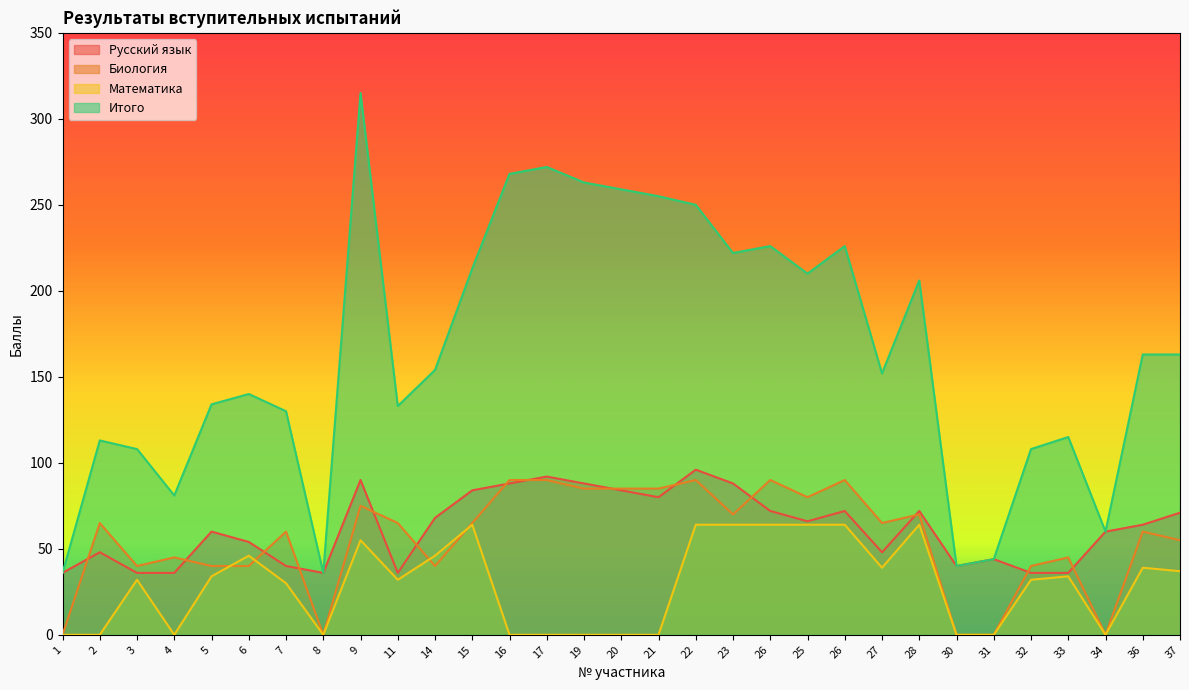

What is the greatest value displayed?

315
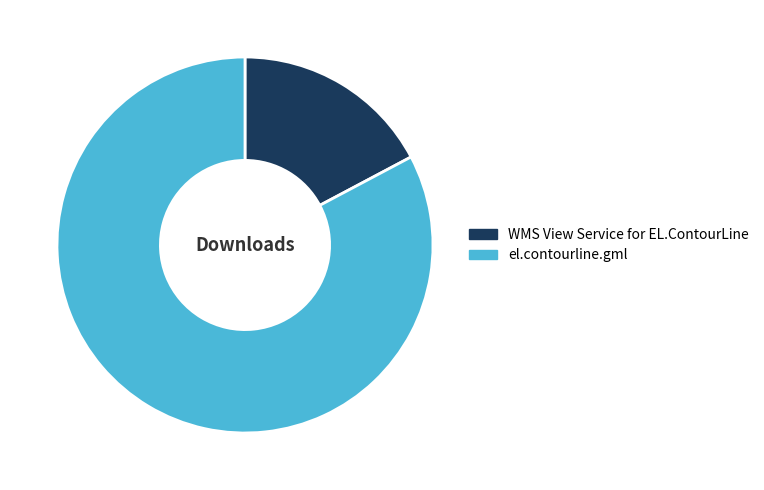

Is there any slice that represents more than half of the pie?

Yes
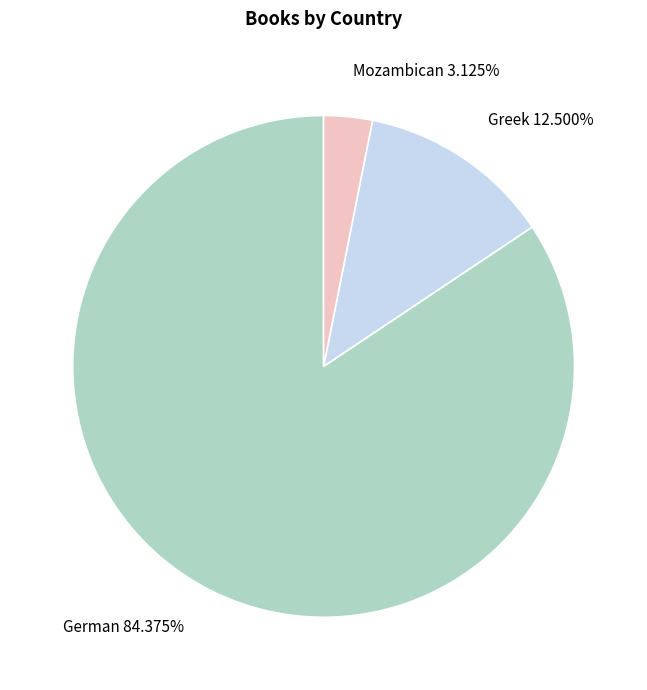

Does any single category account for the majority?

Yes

---

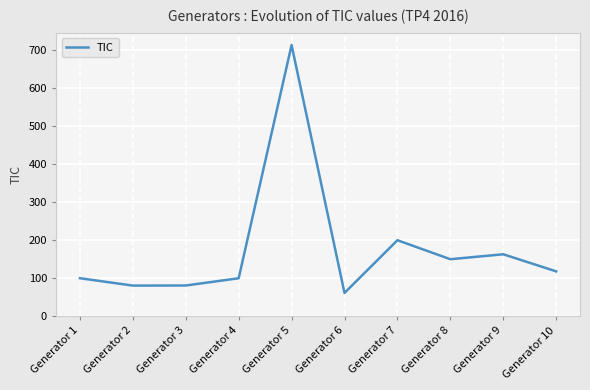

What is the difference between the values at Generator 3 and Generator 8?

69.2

__DIRECTIONS__
Print the rows from the line with "What is the greatest value displayed?" to the line with "Does any single", both included, without the pictures.

__RESPONSE__
What is the greatest value displayed?

315

Is there any slice that represents more than half of the pie?

Yes

Does any single category account for the majority?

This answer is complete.